__Directions for this task__
Transcribe exactly the lines that fall between the one holding "TABLE 2 | Relative" and the one holding "Figure 9 . Approximation", inclusive, from the entries below.

__Information shown__
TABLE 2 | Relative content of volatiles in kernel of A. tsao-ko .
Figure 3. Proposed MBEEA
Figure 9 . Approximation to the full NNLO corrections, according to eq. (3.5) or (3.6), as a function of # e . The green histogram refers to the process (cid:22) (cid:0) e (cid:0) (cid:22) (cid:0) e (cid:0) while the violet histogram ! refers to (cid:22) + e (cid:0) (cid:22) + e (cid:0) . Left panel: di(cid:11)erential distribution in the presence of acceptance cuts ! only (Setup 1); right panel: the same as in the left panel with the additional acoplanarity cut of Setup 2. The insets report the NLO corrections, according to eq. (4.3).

==

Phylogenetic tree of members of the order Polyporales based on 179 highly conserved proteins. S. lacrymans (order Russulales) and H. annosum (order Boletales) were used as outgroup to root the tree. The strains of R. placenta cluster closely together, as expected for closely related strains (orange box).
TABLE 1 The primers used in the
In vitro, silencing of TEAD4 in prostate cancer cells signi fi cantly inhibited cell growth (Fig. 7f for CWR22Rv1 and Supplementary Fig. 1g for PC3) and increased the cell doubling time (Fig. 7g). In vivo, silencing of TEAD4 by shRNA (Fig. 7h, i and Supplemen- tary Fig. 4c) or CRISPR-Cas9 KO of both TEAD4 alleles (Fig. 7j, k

__Answer for the task__
TABLE 2 | Relative content of volatiles in kernel of A. tsao-ko .
Figure 3. Proposed MBEEA
Figure 9 . Approximation to the full NNLO corrections, according to eq. (3.5) or (3.6), as a function of # e . The green histogram refers to the process (cid:22) (cid:0) e (cid:0) (cid:22) (cid:0) e (cid:0) while the violet histogram ! refers to (cid:22) + e (cid:0) (cid:22) + e (cid:0) . Left panel: di(cid:11)erential distribution in the presence of acceptance cuts ! only (Setup 1); right panel: the same as in the left panel with the additional acoplanarity cut of Setup 2. The insets report the NLO corrections, according to eq. (4.3).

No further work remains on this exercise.